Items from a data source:
=====

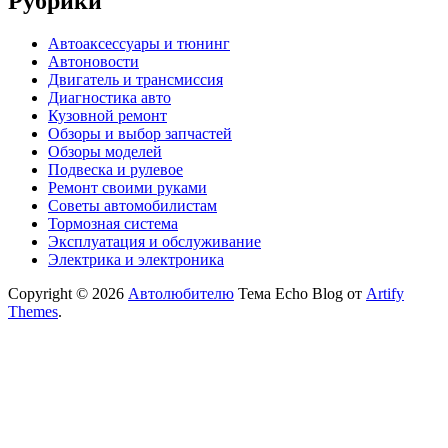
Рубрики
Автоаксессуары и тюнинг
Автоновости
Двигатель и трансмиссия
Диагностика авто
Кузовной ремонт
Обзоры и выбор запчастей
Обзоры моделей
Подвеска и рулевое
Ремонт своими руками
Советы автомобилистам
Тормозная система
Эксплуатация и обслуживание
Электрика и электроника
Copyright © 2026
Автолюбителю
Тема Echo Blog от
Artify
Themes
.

=====

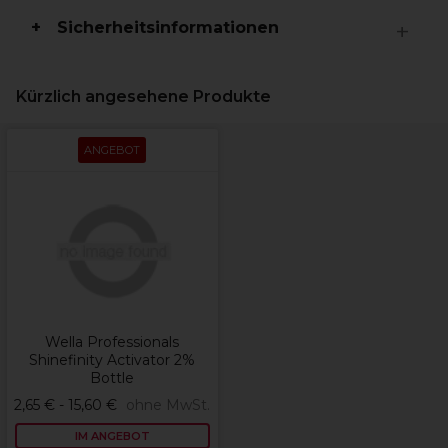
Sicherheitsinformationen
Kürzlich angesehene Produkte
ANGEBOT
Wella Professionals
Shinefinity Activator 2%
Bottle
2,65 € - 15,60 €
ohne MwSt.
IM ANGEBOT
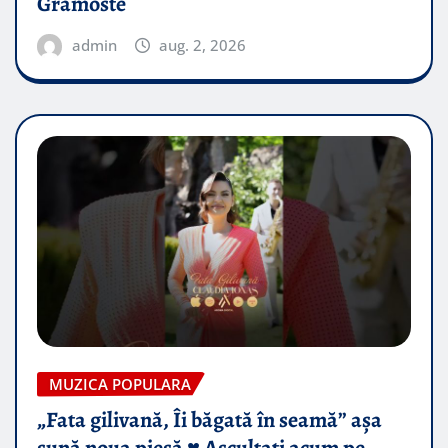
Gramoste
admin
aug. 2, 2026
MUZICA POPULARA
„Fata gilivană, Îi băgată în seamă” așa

=====

| Work order |
For each line above that includes the word "Обзоры", make a copy of that line.

| The completed task |
Обзоры и выбор запчастей
Обзоры моделей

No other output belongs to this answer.